**Directive A**
In the NBA draft column, which school reached the Elite Eight with four potential lottery selections?
**Directive B**
Why does the NBA draft column call this season's NCAA Tournament a godsend for NBA fans? Answer in one to three sentences.
**Directive C**
Go on with the NBA draft column, picking up after its last sentence.

**Extracted text**
━━━━━━
Published on April 6th, 2012 | by Bryant West, Columnist0
2012 NBA Draft Mock #3: Post-NCAA Tournament Edition
For NBA fans, this season’s NCAA Tournament was a Godsend. Unlike the previous couple March Madnesses, this years tournament killed off the Cinderellas early, leaving the cream of the crop playing in some of the biggest games.
Three of the top four prospective draft picks—Anthony Davis, Michael Kidd-Gilchrist from Kentucky and Thomas Robinson from Kansas—played in the championship game. So did Terrance Jones, a probable lottery pick. Jared Sullinger, a lock for a top ten selection, was also in the Final Four. Perry Jones III (Baylor) and Bradley Beal (Florida) were both in the Elite Eight —as was North Carolina, which boasted four potential lottery selections (Harrison Barnes, John Henson, James McAdoo and Kendall Marshall). In total, that’s eleven players who could all legitimately hear their names called within the top fourteen picks on June 28th.
━━━━━━
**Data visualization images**

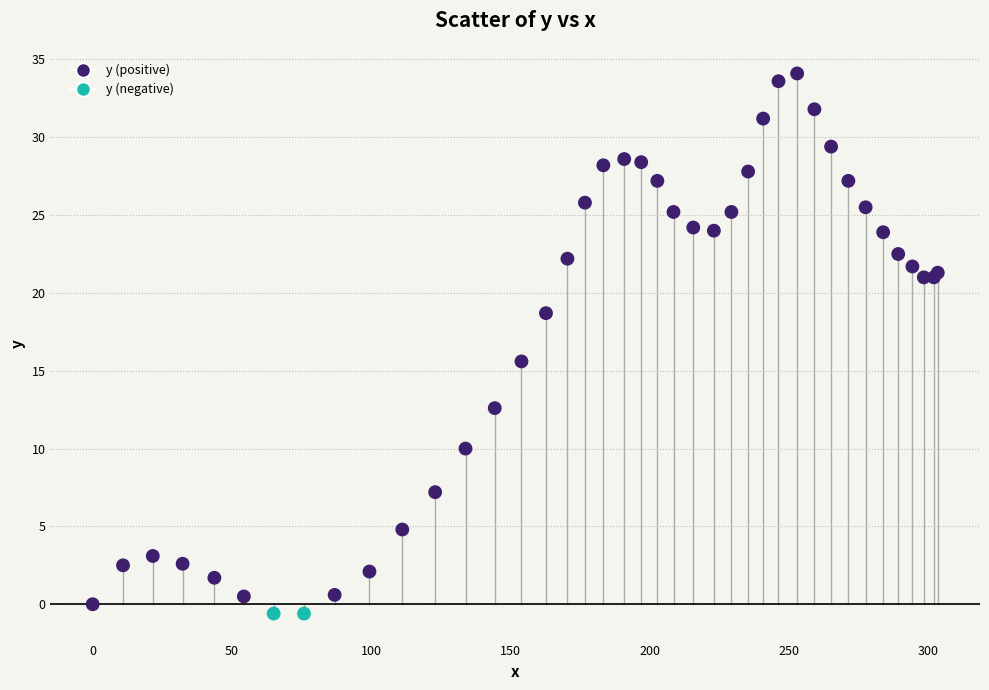

What Y value in the scatter plot is closest to 16?

15.6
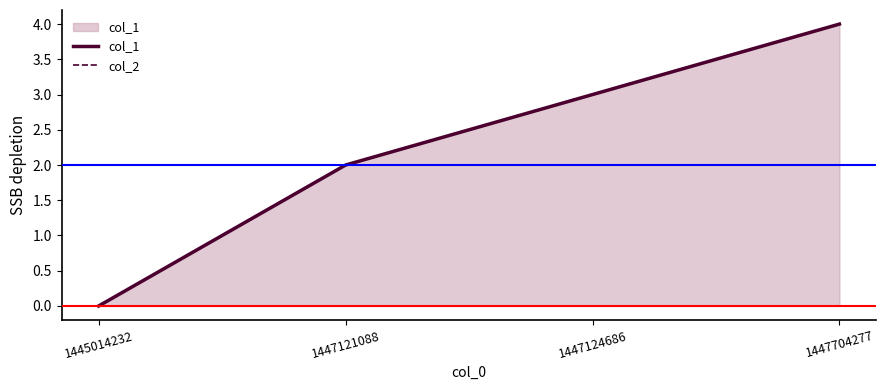

Rank the series by their average value, from lowest to highest.

col_2, col_1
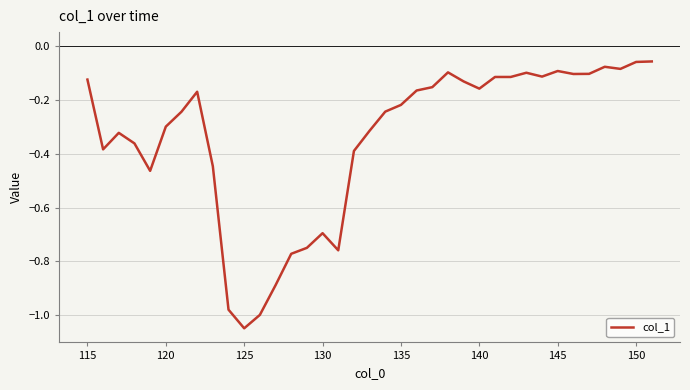

What is the difference between the maximum and minimum values?

1.0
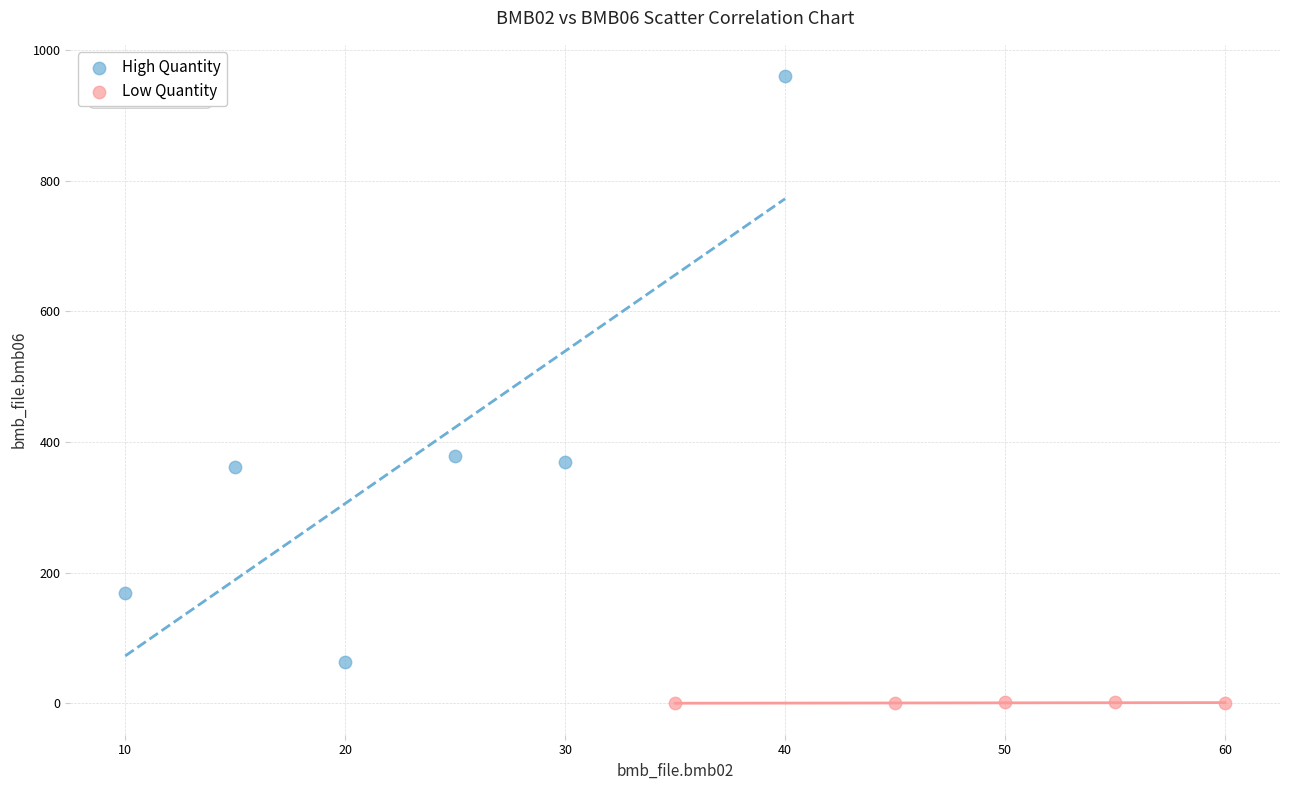

Which series reaches the maximum Y coordinate?

High Quantity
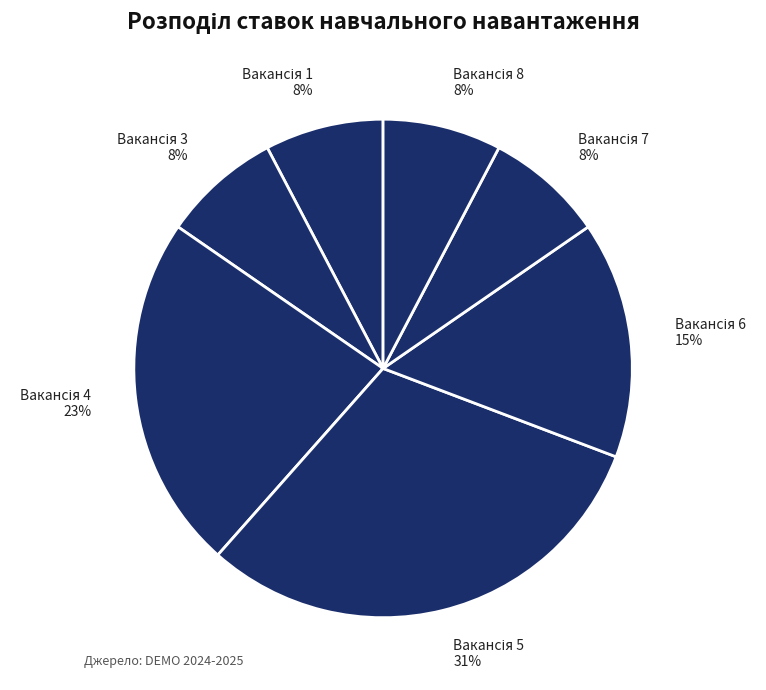

Is there a majority slice in this chart?

No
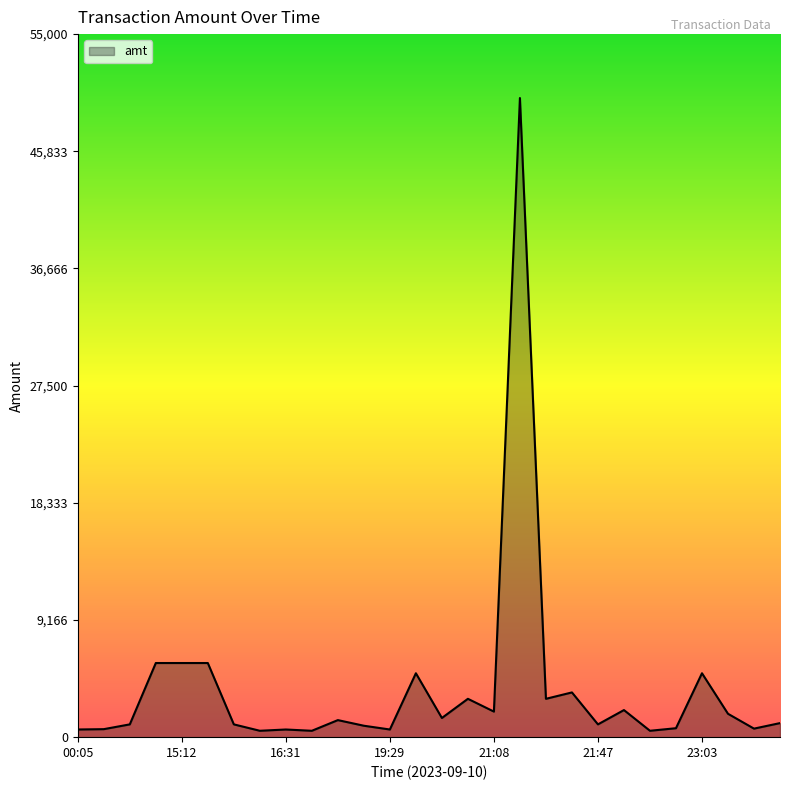

What is the greatest value displayed?

50000.0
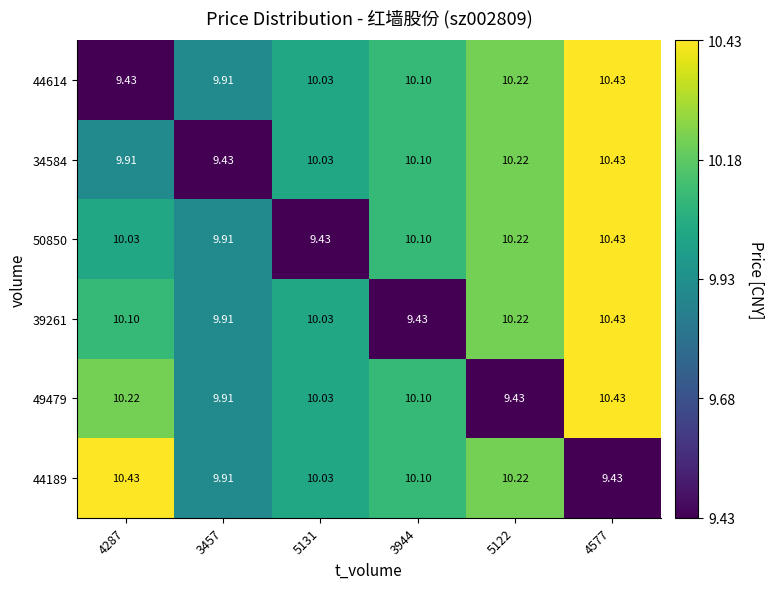

Is the value of 39261 at 3457 greater than the value of 34584 at 3944?

No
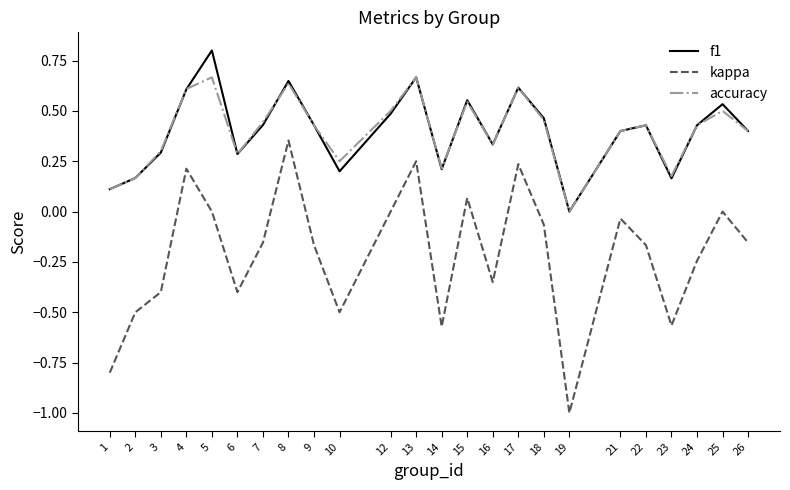

True or false: f1 has a value of 0.2 at 6.

False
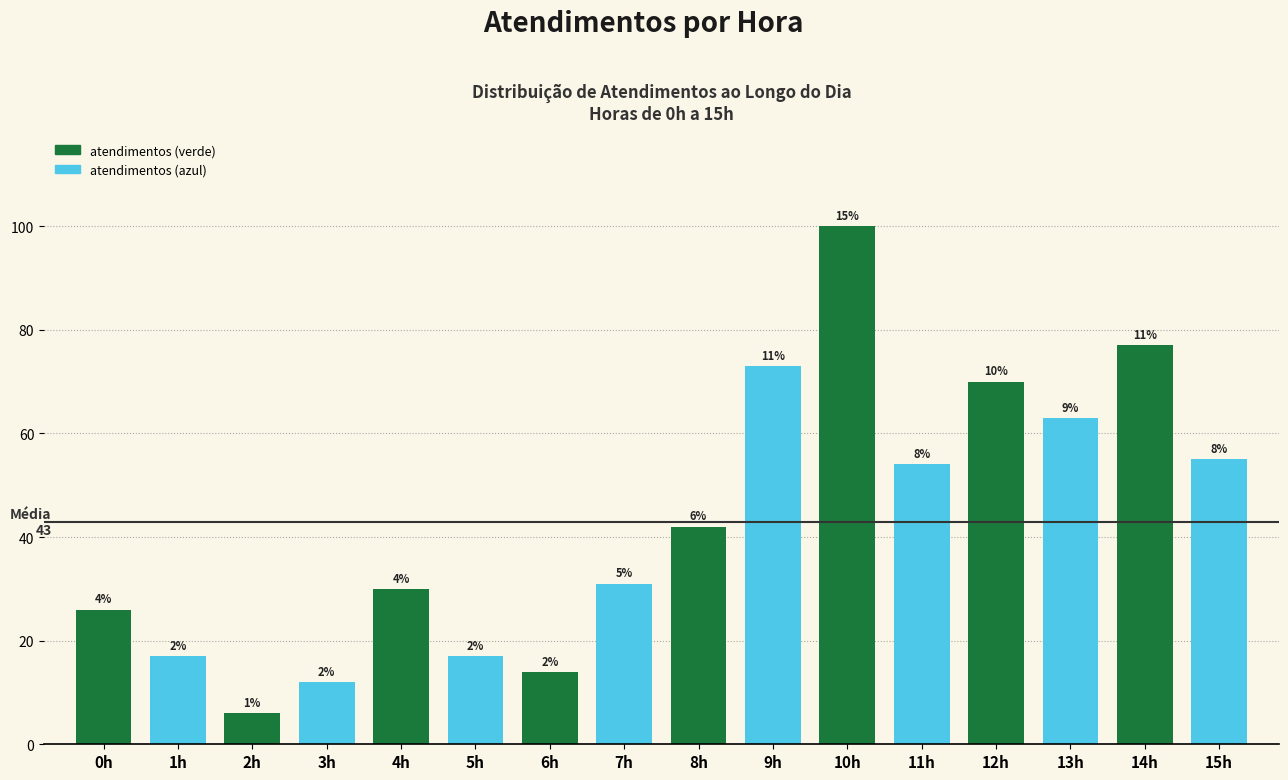

How many bars are there in total?

16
━━━━━━
**Task result A**
North Carolina

**Task result B**
Unlike the previous few tournaments, this one eliminated the Cinderella teams early, so the strongest teams played in the biggest games. As a result, many top prospects played deep into the tournament, including eleven players who could be taken within the top fourteen picks.

**Task result C**
While many of the projected Class of 2012 have not made their draft intentions clear, we’ll know within four days—the NCAA has set the deadline at April 10th for players to decide to return to school. But how does the draft shape up for now? Let’s take a look.
1. Charlotte Bobcats: PF Anthony Davis, Kentucky
Bobcats fans, heed my cautionary tale. The year was 2009, and my beloved Sacramento Kings were a dreadful 18-63, worst in the league. Fans everywhere were already drooling at the prospect of Blake Griffin in purple. After all… the Kings hadn’t been relevant since 2004, we were fighting (and currently losing) a battle to even keep the franchise, and gosh-darn-it we’d lost 63 freaking games! We deserved that number one pick!
Of course, Sacramento didn’t get the number one pick. We ended up with number four. And while Tyreke Evans was a decent consolation prize, (and DeMarcus Cousins the next year even more so), we counted our chickens before they hatched. Or counted the pick before the ping pong balls. Whatever.
Yes, the Bobcats suck. Yes, the franchise has NEVER had anything to get excited about. Yes, the team has only won 13.5 percent of its games this year.
But don’t pin your hopes on Anthony Davis until Michael Jordan is holding up the ping pong balls after the lottery.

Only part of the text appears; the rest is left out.